Este é DEFEITIO. Uma proposta expositiva, que regista o comportamento normalizado individual e coletivo que, pela sua simplicidade permite que o resultado em análise seja efetivo, cru, focado apenas na errática percepção humana sobre o conceito de conteúdo original. Uma experiência em que a exposição são os próprios visitantes na perspectiva crítica dessa mesma visita e da sua formação, informação e manipulação pelo artista e pela sua obra. 

Errática.
Programada.
Atual.
Crítica.
Voraz, sagaz, plena.

… é-me possível afirmar que : “… as pessoas procuram entretenimento porque não tem capacidade de se entreter a si próprias e preferem que seja o mundo a tomar conta delas, ao invés de dominarem o seu próprio conteúdo”. autor

conceito

Neste capítulo encontramos alguns textos que, inicialmente foram projetados para o concurso EXPO’98 no Porto promovido pela câmara municipal. No desenvolvimento da proposta ( que nunca foi submetida a análise ) foram escritos vários textos, frases e pensamentos sobre o tema da exposição e do comportamento humano perante a mesma.

defeitio

01. A designação DEFEITIO é em si um raciocínio abstrato de consolidação dos termos defeito, feitio, forma, significado. Uma palavra nova, estranha que considera desde sempre a necessidade de garantir a metamorfose do conforto, tornando-o num confronto com o pragmatismo linguístico do idioma português.

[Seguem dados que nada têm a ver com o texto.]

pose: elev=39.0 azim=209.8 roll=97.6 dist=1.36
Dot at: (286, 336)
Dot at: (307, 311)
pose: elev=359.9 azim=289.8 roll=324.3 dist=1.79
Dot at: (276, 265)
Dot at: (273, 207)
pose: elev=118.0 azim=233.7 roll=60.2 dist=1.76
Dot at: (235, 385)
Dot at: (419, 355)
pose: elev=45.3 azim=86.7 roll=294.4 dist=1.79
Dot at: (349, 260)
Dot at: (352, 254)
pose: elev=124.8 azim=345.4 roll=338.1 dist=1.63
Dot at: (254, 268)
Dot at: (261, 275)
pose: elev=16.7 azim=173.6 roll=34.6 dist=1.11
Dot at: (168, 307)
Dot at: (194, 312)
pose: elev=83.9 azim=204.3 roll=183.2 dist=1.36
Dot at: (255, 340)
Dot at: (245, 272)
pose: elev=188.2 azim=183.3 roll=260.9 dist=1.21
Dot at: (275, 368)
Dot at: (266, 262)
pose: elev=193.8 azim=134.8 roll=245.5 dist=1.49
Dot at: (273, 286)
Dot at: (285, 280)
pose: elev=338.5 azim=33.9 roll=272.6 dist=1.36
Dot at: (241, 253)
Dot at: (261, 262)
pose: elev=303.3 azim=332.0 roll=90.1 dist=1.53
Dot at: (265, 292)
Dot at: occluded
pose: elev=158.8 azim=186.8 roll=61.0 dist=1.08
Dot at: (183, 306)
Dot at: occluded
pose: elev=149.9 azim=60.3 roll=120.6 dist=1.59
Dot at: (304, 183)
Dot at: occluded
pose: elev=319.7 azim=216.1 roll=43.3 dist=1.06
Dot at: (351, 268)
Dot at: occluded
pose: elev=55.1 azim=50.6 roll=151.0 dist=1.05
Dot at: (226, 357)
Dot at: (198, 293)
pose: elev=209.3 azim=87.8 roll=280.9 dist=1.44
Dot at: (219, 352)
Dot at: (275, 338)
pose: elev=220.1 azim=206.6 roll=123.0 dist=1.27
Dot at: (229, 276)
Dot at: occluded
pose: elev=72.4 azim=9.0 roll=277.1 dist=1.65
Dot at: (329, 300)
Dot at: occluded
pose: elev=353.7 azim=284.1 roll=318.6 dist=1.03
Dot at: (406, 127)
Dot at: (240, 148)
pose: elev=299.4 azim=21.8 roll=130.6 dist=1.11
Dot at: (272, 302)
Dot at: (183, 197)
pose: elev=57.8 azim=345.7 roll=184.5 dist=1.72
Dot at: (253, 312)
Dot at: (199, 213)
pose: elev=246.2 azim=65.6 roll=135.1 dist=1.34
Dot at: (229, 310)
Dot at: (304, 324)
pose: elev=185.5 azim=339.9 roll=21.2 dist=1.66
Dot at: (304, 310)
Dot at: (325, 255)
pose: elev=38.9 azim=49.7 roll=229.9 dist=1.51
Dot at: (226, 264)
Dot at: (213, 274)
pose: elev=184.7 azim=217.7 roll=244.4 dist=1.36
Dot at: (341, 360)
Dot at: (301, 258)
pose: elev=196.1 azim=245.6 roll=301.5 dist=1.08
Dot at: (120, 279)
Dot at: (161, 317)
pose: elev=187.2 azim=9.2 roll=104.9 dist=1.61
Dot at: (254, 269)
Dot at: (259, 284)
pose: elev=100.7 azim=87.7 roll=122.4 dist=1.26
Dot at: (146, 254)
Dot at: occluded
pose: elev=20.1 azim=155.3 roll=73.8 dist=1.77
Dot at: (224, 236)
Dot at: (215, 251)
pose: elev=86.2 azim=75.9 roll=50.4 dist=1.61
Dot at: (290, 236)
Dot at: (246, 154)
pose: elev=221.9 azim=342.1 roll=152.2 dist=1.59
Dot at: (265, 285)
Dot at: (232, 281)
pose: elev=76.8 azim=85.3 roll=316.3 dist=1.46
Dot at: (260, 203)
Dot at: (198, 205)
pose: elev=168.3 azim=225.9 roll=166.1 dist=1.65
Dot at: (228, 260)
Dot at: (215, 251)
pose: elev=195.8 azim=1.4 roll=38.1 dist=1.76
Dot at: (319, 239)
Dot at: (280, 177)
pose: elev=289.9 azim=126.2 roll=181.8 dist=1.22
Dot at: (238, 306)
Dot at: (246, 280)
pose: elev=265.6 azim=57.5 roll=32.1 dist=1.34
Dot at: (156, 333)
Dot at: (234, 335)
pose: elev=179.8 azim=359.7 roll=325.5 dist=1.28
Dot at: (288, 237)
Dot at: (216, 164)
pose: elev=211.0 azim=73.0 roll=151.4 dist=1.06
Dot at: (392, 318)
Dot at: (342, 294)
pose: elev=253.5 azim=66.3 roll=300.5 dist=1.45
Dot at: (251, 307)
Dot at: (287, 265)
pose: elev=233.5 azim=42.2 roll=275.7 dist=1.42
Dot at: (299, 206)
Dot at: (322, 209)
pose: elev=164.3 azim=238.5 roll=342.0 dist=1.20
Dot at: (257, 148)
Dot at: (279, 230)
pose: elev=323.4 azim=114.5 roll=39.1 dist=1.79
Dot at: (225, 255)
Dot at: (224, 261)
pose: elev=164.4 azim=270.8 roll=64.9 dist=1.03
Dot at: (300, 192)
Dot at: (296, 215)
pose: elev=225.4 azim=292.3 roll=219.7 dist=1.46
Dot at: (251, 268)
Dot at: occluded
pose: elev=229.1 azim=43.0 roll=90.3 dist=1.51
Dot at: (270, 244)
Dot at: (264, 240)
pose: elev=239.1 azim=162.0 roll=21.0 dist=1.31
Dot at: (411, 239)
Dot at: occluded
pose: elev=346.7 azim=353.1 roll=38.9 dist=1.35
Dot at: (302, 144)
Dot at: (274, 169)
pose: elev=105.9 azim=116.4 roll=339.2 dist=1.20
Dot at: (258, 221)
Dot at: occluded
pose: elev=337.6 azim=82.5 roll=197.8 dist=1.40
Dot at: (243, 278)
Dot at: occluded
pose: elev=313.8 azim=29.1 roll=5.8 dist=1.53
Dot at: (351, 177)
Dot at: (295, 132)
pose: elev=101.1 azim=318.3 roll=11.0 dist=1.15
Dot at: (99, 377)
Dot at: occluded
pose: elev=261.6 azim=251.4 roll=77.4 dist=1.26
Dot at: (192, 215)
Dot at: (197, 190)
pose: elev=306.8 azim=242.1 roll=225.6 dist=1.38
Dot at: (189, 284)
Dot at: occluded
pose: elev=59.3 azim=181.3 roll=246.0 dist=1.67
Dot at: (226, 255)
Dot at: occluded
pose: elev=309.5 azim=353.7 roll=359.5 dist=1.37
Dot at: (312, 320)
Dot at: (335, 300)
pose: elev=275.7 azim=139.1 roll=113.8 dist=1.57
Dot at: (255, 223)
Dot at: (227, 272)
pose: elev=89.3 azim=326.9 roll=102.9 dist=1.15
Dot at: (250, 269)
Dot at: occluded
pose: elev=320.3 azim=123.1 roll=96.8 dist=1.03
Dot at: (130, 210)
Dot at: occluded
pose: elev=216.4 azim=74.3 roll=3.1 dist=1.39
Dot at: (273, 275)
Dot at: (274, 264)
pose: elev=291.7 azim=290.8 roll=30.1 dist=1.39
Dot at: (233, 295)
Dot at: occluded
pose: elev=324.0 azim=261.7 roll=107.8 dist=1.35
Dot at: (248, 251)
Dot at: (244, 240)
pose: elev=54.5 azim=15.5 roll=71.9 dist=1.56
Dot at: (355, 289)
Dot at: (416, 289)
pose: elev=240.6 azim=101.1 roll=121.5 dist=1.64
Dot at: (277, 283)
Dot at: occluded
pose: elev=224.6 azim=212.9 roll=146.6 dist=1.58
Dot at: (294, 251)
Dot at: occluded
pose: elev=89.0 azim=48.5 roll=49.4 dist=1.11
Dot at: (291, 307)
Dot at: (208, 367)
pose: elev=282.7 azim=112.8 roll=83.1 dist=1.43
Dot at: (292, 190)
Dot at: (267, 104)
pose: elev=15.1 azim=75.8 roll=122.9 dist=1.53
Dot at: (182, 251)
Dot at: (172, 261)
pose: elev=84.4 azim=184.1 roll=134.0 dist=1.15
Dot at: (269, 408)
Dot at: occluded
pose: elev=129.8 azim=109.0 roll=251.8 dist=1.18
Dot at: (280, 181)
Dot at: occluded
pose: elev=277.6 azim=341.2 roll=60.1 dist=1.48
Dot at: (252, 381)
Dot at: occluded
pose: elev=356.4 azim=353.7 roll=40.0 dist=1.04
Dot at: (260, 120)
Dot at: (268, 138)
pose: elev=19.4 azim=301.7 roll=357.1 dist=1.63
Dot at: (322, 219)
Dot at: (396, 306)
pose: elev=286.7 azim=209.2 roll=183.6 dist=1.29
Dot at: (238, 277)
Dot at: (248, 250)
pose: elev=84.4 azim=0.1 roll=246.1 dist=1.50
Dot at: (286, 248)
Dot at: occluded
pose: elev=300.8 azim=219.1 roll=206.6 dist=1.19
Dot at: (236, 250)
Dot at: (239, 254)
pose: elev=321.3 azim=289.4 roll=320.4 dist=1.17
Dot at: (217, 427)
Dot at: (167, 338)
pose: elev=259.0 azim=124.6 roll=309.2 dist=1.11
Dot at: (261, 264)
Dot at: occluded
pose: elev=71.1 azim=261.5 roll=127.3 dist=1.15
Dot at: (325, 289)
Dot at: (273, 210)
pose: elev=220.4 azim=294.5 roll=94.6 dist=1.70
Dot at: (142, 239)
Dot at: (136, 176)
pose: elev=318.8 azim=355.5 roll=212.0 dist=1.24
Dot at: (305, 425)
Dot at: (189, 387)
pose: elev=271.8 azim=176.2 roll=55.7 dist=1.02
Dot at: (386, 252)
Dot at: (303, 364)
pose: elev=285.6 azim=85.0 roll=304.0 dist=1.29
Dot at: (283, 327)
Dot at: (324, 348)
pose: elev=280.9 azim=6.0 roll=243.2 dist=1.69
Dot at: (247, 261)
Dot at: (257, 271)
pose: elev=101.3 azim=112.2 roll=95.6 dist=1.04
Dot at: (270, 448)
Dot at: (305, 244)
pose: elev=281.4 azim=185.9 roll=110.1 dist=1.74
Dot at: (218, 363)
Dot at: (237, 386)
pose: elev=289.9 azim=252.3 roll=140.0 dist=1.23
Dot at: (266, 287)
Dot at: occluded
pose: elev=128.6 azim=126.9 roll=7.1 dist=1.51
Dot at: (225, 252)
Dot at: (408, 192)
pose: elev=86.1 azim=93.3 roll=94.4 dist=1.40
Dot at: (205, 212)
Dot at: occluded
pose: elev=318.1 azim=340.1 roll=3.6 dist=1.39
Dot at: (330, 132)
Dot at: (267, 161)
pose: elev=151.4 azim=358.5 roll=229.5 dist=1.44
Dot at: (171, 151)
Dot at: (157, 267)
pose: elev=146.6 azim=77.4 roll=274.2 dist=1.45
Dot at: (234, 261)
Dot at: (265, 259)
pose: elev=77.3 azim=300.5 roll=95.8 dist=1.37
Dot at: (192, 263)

02. Palavras chave : default, normal, template, norma, standard

imagem resumo das intenções do autor mise en scéne

02.03.19 — defeitio

01. A ambiguidade do que pode ser na certeza do que tem que ser feito.

02. Demonstrar, por mapeamento, por tipologia e por normalização, uma abordagem universal ao design expositivo.

03. A técnica presente, propõe uma abordagem transversal às artes visuais onde os meios se misturam pelos diferentes suportes.

A pintura assume posição de destaque, dominante, desde as noções da escala aos valores da técnica, obrigatória. Representa por si as beau perdidas, muito diluídas e talvez em crise de auto aceitação pós moderna, disposta a sobreviver sem o determinismo de outrora.

A escultura, a dimensão do volume e da espacialidade, particularmente renegada a uma vitrine ou a uma deambulação entre a face do objeto e o seu alçado esquecido. Expositor ou instalação, ou vice versa, ou o contrário, ou o oposto, afinal o quê? Poucas certezas, isso sim.

O design gráfico, traduz uma necessidade, sendo correntemente o vassalo subjugado da leitura objetiva e universal do conteúdo mais peculiar e inacessível possível. É geralmente uma ponte, um meio de acesso entre arte, artista, curador, público, espaço e tempo.

O audiovisual, multimédia ou outros suportes.
Áudio e visual, múltiplos média, são eles outros suportes!

É isso, podemos acrescentar mais, quantidade.
Mapeamento, normalização e crítica.
Sensacional!

16.12.19 — achievements and distractions

Focusing on what I can complete, conclude, finalise. Deflecting distractions from the ambient surround and exterior context of insecurity and unfulfilled ambitions.

Nem tudo vem acabado para a exposição. Por vezes o produto real da criação é a procrastinação exagerada e levada a um limite que afeta a obra. Impensável declínio desde as jornadas decanas dos mestres renascentistas, hoje estamos prontos a receber qualquer rabisco como produto de admirável dedicação do artista, até porque comissão feita é preciso concordar com o resultado. Quase higiénico, este papel liberta os males de todas as caixas, os quais sobrevoam rebanhos de inocentes com todas as ambições falhadas do artista.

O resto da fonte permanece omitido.